We can fix this by deleting extra fields (Bill_Address_TX and Ash) and increasing the length of the field in the Field Properties panel.
However, not all the information has been captured in the name-value data region. Some lines with useful information (line 20-21) are not even the part of the data region (highlighted in grey). This is because the key-value pairs with no separator in between were not captured by the AGL algorithm. You may refer to the Best Practices section in the UI walkthrough document to understand how to get the most accurate results using the AGL feature.
To fix this issue, we can increase the Line Count of the region in the Region Properties panel.
2.
a. To capture Sales Order and Packing Slip fields, select the data on the designer, right-click on the designer, and select the *Auto Create Field (Single-Instance) option from the context menu.
b. Alternatively, after selecting the data, you may click on the Auto Create Fields (Single-Instance) (Beta) option in the Region Properties panel.
Notice that there is another option, Auto Create Fields (Collection), in the Region Properties panel. You do not have to select the data on the designer to use the latter, this is how the two options differ in usability.
Note: Make sure the correct region is selected while using this option.
An Output window will open showing the status of the process.

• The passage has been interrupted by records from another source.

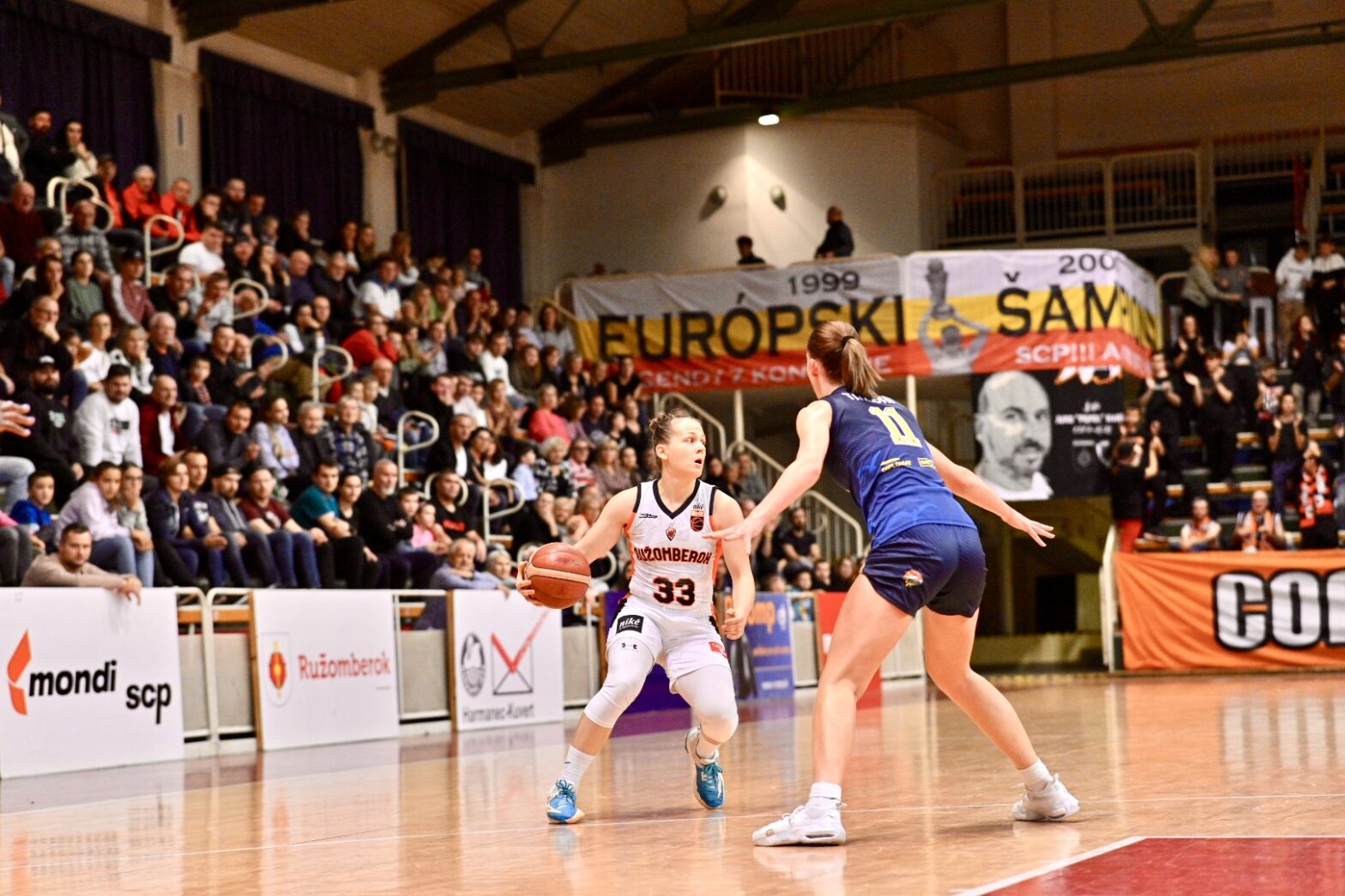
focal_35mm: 85
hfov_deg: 23.9
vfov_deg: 16.1
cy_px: 448
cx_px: 672
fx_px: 3175
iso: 2500
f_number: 2.5
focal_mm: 85
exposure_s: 1/1600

We can check the Model Layout panel to see if two new fields have been created.
You can also preview the data using the Preview Data option from the toolbar. A Data Preview window will open showing the extracted regions and fields.
In case you want to extract the table only from the unstructured document, you can use the Auto Generate Table option.
Select the complete data which is a part of the table region. Make sure the first line of the selection contains the headers of the table.
Note: For best results, the headers must all be in one line. If they are not, you may have to specify the number of rows the header spans over in the Region Properties panel.
Note: In case the data for a record spans over multiple lines, increase the region line count and field height from the Region Properties and Field Properties panels.
Right-click on the designer and select the Auto Create Table option from the context menu.
Again, a Progress window will show the progress of the operation and the Output window will show the status of the newly created table region.
You can see all the fields created in the table region in the Model Layout panel.
This concludes the discussion on the auto generate layout, fields and table features in Astera.